▶ _EXERCISE DETAILS_:
Your reply should hold every record exactly as given, with no pictures in it.

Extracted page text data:
== == ==

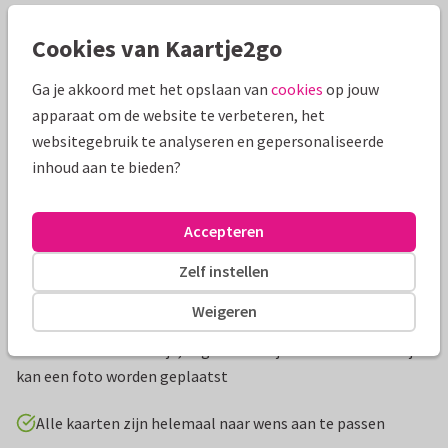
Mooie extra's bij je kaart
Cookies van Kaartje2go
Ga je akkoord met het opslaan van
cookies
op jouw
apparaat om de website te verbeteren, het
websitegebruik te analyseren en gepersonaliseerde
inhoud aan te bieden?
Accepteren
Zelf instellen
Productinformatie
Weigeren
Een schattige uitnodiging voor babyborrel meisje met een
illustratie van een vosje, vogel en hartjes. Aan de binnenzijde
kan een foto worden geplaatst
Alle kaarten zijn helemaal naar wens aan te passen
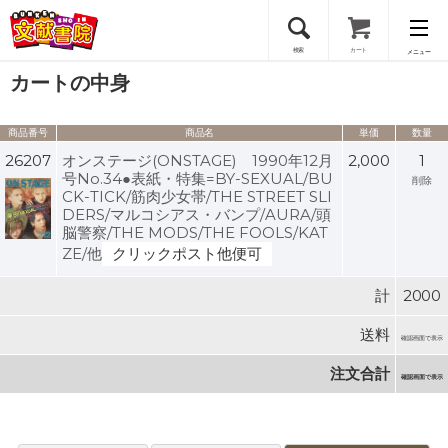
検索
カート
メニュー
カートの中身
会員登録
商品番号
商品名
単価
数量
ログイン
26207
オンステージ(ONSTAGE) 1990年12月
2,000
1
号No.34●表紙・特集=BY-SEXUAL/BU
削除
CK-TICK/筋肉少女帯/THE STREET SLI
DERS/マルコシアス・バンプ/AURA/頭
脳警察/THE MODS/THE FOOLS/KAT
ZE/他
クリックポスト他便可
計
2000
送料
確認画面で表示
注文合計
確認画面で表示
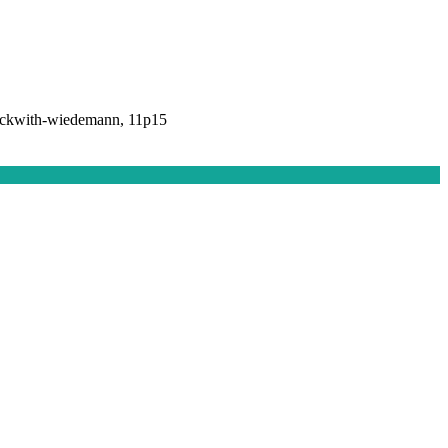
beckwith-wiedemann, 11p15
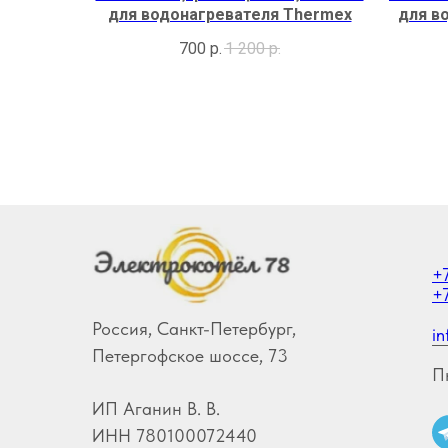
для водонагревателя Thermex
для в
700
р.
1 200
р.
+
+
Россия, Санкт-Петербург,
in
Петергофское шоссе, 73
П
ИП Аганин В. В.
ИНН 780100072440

== == ==

▶ _RESPONSE TO THIS EXERCISE_:
Mooie extra's bij je kaart
Cookies van Kaartje2go
Ga je akkoord met het opslaan van
cookies
op jouw
apparaat om de website te verbeteren, het
websitegebruik te analyseren en gepersonaliseerde
inhoud aan te bieden?
Accepteren
Zelf instellen
Productinformatie
Weigeren
Een schattige uitnodiging voor babyborrel meisje met een
illustratie van een vosje, vogel en hartjes. Aan de binnenzijde
kan een foto worden geplaatst
Alle kaarten zijn helemaal naar wens aan te passen
検索
カート
メニュー
カートの中身
会員登録
商品番号
商品名
単価
数量
ログイン
26207
オンステージ(ONSTAGE) 1990年12月
2,000
1
号No.34●表紙・特集=BY-SEXUAL/BU
削除
CK-TICK/筋肉少女帯/THE STREET SLI
DERS/マルコシアス・バンプ/AURA/頭
脳警察/THE MODS/THE FOOLS/KAT
ZE/他
クリックポスト他便可
計
2000
送料
確認画面で表示
注文合計
確認画面で表示
beckwith-wiedemann, 11p15
для водонагревателя Thermex
для в
700
р.
1 200
р.
+
+
Россия, Санкт-Петербург,
in
Петергофское шоссе, 73
П
ИП Аганин В. В.
ИНН 780100072440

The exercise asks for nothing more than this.